More formally, HQC’s PKE scheme is non-rigid, allowing two
different honestly-generated keypairs to fail to decrypt with one keypair a
randomly chosen message encrypted by the other keypair with overwhelming
probability. This sounds like a good thing, until you make that
‘random message’ the implicit-rejection value of one KEM keypair and try
decapsulation under another— in the HQC construction, this results in the
same KEM shared secret K
even though the PKE scheme rejects the ciphertext
because it is non-rigid. Thus, you can get the same K
for different PK
s,
making it vulnerable to a LEAK
attacker (we did not modify any
honestly-generated keys, we twiddled with what ‘random’ message was being
encrypted). Specifically this means HQC is NOT LEAK-BIND-K,CT-PK
-secure,
which implies that it is not
LEAK-BIND-K-PK
-secure either.
Relatedly, the public encapsulation key is only computed over by the
underlying HQC PKE scheme, so the particulars of the PKE construction
completely determine if the shared secret K
binds the public encapsulation
key PK
. If the KEM KDF had included the PK
directly in its preimage, this
wouldn’t be the case.
For the ciphertext binding, one can use a similar attack leveraging those
salts to show that the shared secret K
does not uniquely bind the
ciphertext CT
. If we use another key’s implicit-rejection value as our
‘random’ message for the PKE encryption, and change the random salt value, we
can create a separate invalid ciphertext— since the salt is not used to
derive K
, the valid and invalid ciphertexts result in the same key,
violating LEAK-BIND-K-CT
security.
Therefore HQC as currently specified in the Round Four submission is not
MAL-BIND-K-PK
nor LEAK-BIND-K-PK
, nor MAL-BIND-K-CT
or
LEAK-BIND-K-PK
— it is only HON-BIND
-secure across the board. Considering
the sizes of the ciphertexts especially but also the public encapsulation
keys, this isn’t great.
How do I hold it?
Since HQC does not have even LEAK-BIND-K-PK
security, the public HQC
encapsulation keys MUST be included in your higher-level
protocol’s KDF or key derivation. Your only protection is that secret
decapsulation keys never leak, for any reason. I would not use HQC in
practice unless I can directly include the public encapsulation keys in my
KDF or key schedule, despite their large sizes.
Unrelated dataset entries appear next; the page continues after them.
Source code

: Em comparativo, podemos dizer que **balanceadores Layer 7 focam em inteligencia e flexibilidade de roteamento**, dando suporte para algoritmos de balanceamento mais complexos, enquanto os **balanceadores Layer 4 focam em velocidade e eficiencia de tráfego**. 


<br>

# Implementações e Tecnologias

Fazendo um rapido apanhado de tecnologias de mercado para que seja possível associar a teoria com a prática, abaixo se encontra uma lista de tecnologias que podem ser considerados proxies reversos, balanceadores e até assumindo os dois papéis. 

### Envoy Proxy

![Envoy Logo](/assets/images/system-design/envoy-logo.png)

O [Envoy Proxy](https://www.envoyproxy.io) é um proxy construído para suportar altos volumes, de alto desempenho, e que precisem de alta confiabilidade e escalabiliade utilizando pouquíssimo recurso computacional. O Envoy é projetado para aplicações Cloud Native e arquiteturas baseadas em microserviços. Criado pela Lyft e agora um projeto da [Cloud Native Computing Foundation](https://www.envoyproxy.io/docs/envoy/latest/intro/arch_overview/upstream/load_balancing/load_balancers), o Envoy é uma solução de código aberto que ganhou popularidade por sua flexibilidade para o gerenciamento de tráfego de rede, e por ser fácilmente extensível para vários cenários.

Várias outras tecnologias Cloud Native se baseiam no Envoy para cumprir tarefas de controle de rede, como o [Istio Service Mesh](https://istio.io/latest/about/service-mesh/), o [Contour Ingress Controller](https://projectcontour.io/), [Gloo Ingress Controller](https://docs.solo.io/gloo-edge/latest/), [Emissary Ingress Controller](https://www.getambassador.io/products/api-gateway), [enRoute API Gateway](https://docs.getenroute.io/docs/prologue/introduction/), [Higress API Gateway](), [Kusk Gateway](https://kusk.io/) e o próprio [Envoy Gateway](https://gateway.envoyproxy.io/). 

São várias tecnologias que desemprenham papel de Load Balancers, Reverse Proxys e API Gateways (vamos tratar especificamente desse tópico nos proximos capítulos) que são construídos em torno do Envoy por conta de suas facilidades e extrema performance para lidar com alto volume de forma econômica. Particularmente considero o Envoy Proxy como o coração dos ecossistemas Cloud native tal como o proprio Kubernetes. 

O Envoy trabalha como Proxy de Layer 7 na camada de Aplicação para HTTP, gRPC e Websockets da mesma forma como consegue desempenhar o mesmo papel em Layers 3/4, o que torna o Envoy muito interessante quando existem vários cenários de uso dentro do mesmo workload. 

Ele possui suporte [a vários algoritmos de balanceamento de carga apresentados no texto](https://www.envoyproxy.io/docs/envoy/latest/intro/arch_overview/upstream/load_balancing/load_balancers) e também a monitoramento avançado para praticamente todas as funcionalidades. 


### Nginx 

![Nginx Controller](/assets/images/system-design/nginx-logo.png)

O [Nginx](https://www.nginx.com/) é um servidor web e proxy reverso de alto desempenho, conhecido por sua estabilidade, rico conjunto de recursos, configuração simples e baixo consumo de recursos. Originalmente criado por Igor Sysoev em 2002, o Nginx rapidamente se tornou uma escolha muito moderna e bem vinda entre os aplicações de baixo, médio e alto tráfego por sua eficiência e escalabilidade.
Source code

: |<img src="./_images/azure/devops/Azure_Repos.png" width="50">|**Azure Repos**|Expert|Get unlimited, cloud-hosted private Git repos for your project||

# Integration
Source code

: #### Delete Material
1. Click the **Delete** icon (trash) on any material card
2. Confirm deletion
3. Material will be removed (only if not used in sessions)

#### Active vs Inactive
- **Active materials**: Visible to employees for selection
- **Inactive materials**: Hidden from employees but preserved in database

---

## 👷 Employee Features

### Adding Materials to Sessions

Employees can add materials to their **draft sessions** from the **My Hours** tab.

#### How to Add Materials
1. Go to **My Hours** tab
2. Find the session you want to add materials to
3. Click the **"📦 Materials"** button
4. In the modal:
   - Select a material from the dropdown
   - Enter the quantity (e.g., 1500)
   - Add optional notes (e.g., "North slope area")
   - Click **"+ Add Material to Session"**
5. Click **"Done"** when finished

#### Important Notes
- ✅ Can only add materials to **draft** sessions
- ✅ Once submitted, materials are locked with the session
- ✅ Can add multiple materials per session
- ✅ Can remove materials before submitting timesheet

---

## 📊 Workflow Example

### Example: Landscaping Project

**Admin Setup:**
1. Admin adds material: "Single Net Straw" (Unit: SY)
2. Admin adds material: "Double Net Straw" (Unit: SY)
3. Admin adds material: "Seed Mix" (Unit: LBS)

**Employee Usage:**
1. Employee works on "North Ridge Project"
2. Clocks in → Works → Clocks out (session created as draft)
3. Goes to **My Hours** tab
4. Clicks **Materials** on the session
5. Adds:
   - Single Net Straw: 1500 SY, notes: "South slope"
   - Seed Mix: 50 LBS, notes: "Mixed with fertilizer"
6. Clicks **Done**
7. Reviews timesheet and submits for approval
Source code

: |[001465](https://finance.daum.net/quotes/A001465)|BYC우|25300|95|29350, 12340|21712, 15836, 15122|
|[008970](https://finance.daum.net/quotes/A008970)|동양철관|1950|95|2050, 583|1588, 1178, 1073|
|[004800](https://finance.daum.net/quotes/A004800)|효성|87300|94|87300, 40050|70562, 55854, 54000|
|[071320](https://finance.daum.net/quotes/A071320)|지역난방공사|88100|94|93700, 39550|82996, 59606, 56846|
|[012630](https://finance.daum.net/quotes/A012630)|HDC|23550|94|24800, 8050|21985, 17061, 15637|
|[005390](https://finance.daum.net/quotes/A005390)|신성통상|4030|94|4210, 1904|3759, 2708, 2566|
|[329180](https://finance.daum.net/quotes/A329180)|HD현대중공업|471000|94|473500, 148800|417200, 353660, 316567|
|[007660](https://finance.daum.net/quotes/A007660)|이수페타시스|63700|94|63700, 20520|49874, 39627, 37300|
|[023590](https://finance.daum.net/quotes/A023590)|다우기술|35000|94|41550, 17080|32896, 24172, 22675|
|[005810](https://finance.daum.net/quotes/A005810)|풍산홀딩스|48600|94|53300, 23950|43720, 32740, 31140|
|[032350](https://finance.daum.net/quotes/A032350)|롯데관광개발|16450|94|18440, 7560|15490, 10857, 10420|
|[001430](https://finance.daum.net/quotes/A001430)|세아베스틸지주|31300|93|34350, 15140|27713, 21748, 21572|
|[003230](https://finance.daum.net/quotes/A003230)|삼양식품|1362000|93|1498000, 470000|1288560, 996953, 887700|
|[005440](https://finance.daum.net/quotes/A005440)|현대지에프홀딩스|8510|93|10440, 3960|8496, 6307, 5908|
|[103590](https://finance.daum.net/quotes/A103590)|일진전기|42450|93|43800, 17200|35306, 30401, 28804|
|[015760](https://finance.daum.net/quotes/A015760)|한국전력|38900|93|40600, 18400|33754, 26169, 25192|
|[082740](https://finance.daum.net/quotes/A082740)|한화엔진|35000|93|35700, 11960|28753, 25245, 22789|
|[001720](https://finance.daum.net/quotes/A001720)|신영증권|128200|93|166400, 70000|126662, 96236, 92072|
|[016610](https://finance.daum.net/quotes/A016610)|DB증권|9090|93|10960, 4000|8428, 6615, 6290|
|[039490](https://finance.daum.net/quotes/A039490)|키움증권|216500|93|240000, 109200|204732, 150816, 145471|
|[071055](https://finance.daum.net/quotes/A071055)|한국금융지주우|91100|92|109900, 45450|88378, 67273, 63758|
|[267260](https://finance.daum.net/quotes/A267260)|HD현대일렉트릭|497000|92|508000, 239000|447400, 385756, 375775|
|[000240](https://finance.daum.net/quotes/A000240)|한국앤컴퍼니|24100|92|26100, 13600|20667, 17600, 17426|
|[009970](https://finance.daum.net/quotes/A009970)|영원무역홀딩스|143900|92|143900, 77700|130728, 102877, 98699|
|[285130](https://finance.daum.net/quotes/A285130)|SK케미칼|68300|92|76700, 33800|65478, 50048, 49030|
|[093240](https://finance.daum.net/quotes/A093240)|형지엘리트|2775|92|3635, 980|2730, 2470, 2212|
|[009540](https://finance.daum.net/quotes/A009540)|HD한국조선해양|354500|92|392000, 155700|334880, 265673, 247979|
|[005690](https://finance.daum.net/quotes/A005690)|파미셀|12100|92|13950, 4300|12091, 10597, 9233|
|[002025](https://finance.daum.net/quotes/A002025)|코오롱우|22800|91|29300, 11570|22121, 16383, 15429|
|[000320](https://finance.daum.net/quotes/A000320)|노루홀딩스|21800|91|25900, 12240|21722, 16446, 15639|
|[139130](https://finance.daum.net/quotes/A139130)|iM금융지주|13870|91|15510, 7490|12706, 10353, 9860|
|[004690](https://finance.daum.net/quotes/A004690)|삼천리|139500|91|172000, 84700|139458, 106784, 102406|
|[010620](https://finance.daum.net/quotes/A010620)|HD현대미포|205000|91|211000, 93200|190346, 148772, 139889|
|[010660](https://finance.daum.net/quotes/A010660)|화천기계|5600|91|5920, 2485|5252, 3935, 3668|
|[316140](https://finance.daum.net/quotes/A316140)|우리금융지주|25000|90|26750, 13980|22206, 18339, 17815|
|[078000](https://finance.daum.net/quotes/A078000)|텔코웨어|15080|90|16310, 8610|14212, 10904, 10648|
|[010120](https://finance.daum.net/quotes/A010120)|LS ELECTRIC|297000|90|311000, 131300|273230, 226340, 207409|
Because HQC isn’t even LEAK-BIND-K-CT
-secure, the even larger ciphertexts
MUST be included in protocol KDFs or key derivation. The shared
secret does not bind the ciphertext against attackers that have access to
honestly-generated secret key material. I would not use HQC in practice
unless I can directly include the ciphertexts in my KDF or key schedule,
despite their large sizes.
If there are changes between the round four specification and the final standard maybe this will change.
Updated March 11 2024 for preliminary HQC round 4 candidate analysis.